[Constance Dunlap by Arthur B. Reeve]@TWC D-Link bookConstance Dunlap CHAPTER VII 7/38
"This is my chance--a crowd riding for a fall." Constance chose a modest orchestra seat in preference to the place in a box which Stella had reserved for her at the office, and, aside from the purpose which was rapidly taking shape in her mind, she enjoyed the play very much.
Stella Larue, as the "Grass Widow," played her part with a piquancy which Constance knew was not wholly a matter of book knowledge. As the curtain went down, the audience, its appetite for the risque whetted, filed out on Broadway with its myriad lights and continuous film of motion.
Constance made her way around to Stella's dressing room. She had scarcely been welcomed by Stella, whose cheeks beneath the grease paint were now genuinely ablaze with excitement, when a man entered.
He was tall, spare, the type whose very bow is ingratiating and whose "delighted, I assure you" is suave and compelling.

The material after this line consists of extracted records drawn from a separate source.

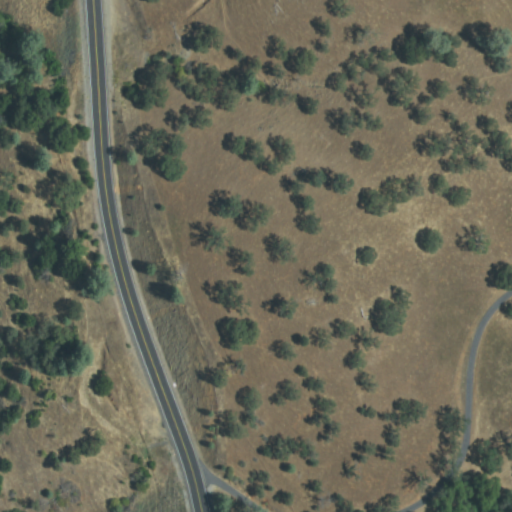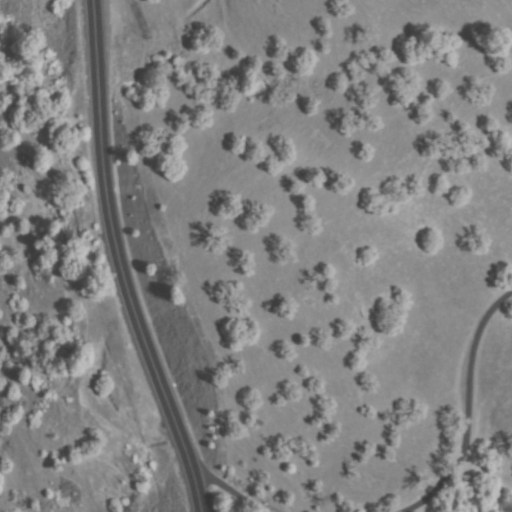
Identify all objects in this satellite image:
road: (121, 261)
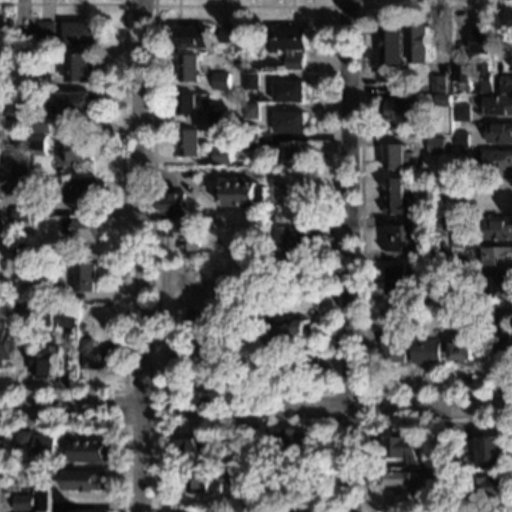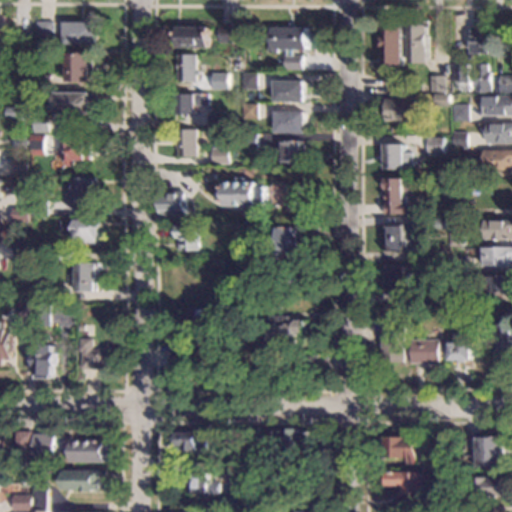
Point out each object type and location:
road: (152, 3)
road: (344, 8)
building: (21, 27)
building: (45, 30)
building: (45, 32)
building: (81, 33)
building: (81, 35)
building: (230, 35)
building: (229, 36)
building: (194, 37)
building: (193, 39)
building: (481, 40)
building: (480, 42)
building: (291, 45)
building: (418, 45)
building: (418, 45)
building: (393, 46)
building: (288, 47)
building: (393, 48)
building: (26, 56)
building: (81, 67)
building: (188, 68)
building: (82, 69)
building: (187, 70)
building: (460, 73)
building: (459, 77)
building: (482, 79)
building: (222, 81)
building: (250, 81)
building: (481, 81)
building: (249, 83)
building: (437, 84)
building: (502, 84)
building: (43, 85)
building: (395, 85)
building: (211, 86)
building: (436, 86)
building: (502, 86)
building: (394, 88)
building: (290, 91)
building: (289, 93)
building: (441, 102)
building: (76, 103)
building: (194, 103)
building: (77, 105)
building: (190, 105)
building: (497, 105)
building: (496, 107)
building: (402, 110)
building: (250, 111)
building: (400, 111)
building: (20, 113)
building: (250, 113)
building: (459, 113)
building: (19, 115)
building: (458, 115)
building: (218, 119)
building: (217, 121)
building: (290, 122)
building: (289, 124)
building: (42, 125)
building: (43, 126)
building: (498, 133)
building: (498, 135)
building: (459, 140)
building: (458, 142)
building: (188, 143)
building: (250, 143)
building: (23, 144)
building: (187, 144)
building: (437, 146)
building: (40, 147)
building: (436, 148)
building: (79, 151)
building: (294, 152)
building: (78, 153)
building: (294, 154)
building: (222, 156)
building: (398, 157)
building: (221, 158)
building: (398, 159)
building: (497, 160)
building: (497, 162)
building: (23, 169)
building: (22, 171)
building: (457, 173)
building: (3, 188)
building: (7, 189)
building: (85, 190)
building: (85, 191)
building: (244, 194)
building: (396, 194)
building: (243, 195)
building: (399, 198)
building: (474, 198)
road: (121, 199)
building: (172, 204)
building: (174, 206)
building: (42, 210)
building: (422, 212)
building: (457, 212)
building: (12, 215)
building: (21, 215)
building: (439, 225)
building: (81, 229)
building: (498, 229)
building: (81, 231)
building: (497, 232)
building: (189, 238)
building: (400, 239)
building: (188, 240)
building: (399, 240)
building: (455, 241)
building: (285, 242)
building: (287, 244)
building: (21, 251)
building: (21, 252)
road: (140, 255)
road: (346, 255)
building: (440, 256)
building: (39, 257)
building: (66, 257)
building: (498, 257)
building: (498, 259)
building: (458, 267)
building: (240, 277)
building: (86, 278)
building: (87, 278)
building: (247, 279)
building: (397, 280)
building: (397, 282)
building: (500, 284)
building: (496, 286)
building: (438, 293)
building: (42, 294)
building: (458, 295)
road: (392, 306)
building: (245, 307)
building: (445, 309)
building: (457, 310)
building: (24, 313)
building: (42, 317)
building: (207, 321)
building: (82, 329)
building: (285, 332)
building: (283, 334)
building: (6, 344)
building: (504, 344)
building: (393, 345)
building: (503, 345)
building: (393, 346)
building: (5, 347)
building: (464, 347)
building: (464, 348)
building: (427, 352)
building: (425, 353)
building: (94, 356)
building: (177, 357)
building: (94, 358)
building: (178, 360)
building: (45, 362)
building: (44, 363)
building: (307, 363)
road: (330, 392)
road: (255, 407)
road: (103, 424)
road: (152, 424)
road: (359, 424)
road: (512, 425)
building: (24, 439)
building: (249, 439)
building: (233, 440)
building: (24, 441)
building: (192, 441)
building: (191, 442)
building: (288, 444)
building: (45, 445)
building: (440, 445)
building: (44, 446)
building: (1, 447)
building: (404, 448)
building: (403, 449)
building: (92, 451)
building: (492, 452)
building: (90, 453)
building: (487, 453)
building: (233, 478)
road: (327, 478)
building: (85, 481)
building: (407, 482)
building: (86, 483)
building: (406, 483)
building: (205, 485)
building: (201, 486)
building: (495, 487)
building: (487, 492)
building: (41, 495)
building: (39, 498)
building: (24, 503)
building: (23, 505)
building: (41, 511)
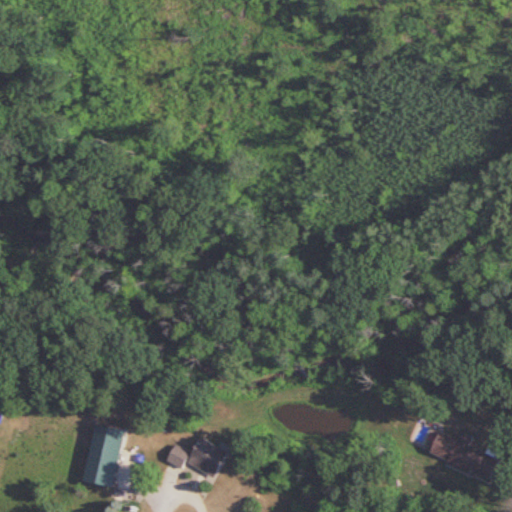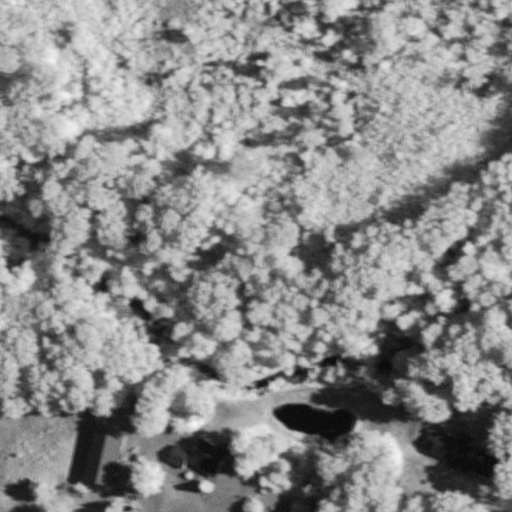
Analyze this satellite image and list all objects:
building: (465, 454)
building: (201, 456)
road: (174, 496)
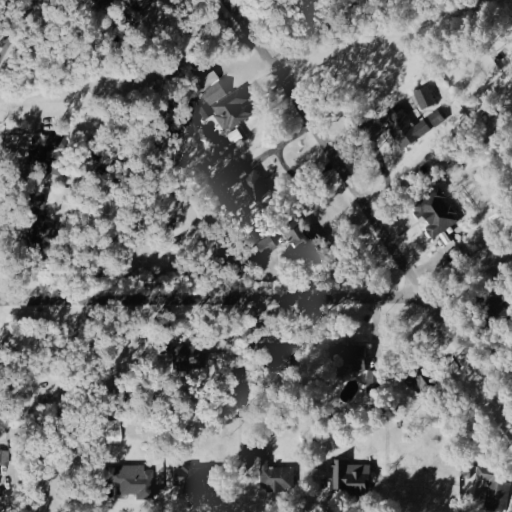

Alfred Warrington seemed to be on very good terms indeed with Stella as she introduced him to Constance. "You will join us, Mrs.Dunlap ?" he asked, throwing an opera cloak over Stella's shoulders.
"Vera Charmant and Jack Braden are waiting for us at the Little Montmartre." As he mentioned the famous cabaret, Constance took a little tighter grip on herself and decided to take the plunge and see the affair out, although that sort of thing had very little attraction for her. They were leaving the theater when she saw lurking in the crowd the familiar figure of Drummond.